Wyobraźcie sobie że przed kilkoma dniami naszła mnie nieodparta chęć zrobienia czegoś "nietuzinkowatego". Po kilku godzinach rozmyślań, co tak naprawdę ogło by mi się przydać, wybór padł na sprzętowy termometr z termostatem monitorujący temperaturę µP i regulujący pracę wentyklatorów.
No to do roboty! - pomyślałem, a jak już pomyślałem - to się zabrałem. Odpaliłem Google w poszukiwaniu jakiegoś czujnika temperatury. Ku mojemu zaskoczeniu okazało się że najprostrzym i najtańszym elementem będzie zwykła dioda z serii 1N. Diaoda ta, zmienia swoją rezystancję gdy zmienia się jej temperatura. Następnie trzeba było przygotować omomierz, a że jestem technikiem elektronikiem (w terori) wypór padł na omomierz cyfrowy. Z jego budową nie było problemów, ponieważ cały układ oparłem na dwóch scalakach - przetworniku A/C (który przetwarza podane napięcie wejścia na kod binarny), oraz dekoder kodu binarnego na język który "rozumieją" siedmiosegmentowe wyświetlacze LED. Dwa potencjometry "wrzucone" do układu służą do jego kalibracji.
Układ po zmontowaniu - ku mej uciesze i wielkiemu zdziwieniu działał bez problemów! Lecz nie był bym sobą gdybym nie kombinował dalej. Po dołączeniu do układu przerzutnika R/S (taka pamięć jednobitowa :) ), timera NE555 i dodaniu jeszcze jednego modułu czujnika z potencjometrami otrzymałem cyfrowy termometr (dwupunktowy) który naprzemian wyświetla temperaturę na µP i wewnątrz obudowy (z dokładnością do 0.5 ºC)

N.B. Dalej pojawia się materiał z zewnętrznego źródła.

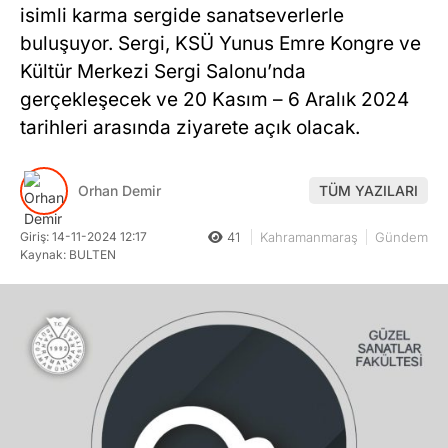
isimli karma sergide sanatseverlerle
buluşuyor. Sergi, KSÜ Yunus Emre Kongre ve
Kültür Merkezi Sergi Salonu’nda
gerçekleşecek ve 20 Kasım – 6 Aralık 2024
tarihleri arasında ziyarete açık olacak.
Orhan Demir
TÜM YAZILARI
Giriş: 14-11-2024 12:17
41
Kahramanmaraş
Gündem
Kaynak: BULTEN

Cała operacja łącznie z czasem projektowania zajęła mi około 10 godzin.
Do czego zmierzam : otóż nigdy nie uważałem się za speca w tej dziedzinie (bo nim nie jestem), a jednak w chwilach weny potrafię coś stworzyć. Bo to nie jest takie trudne. Polecam myślenie i trochę uporu.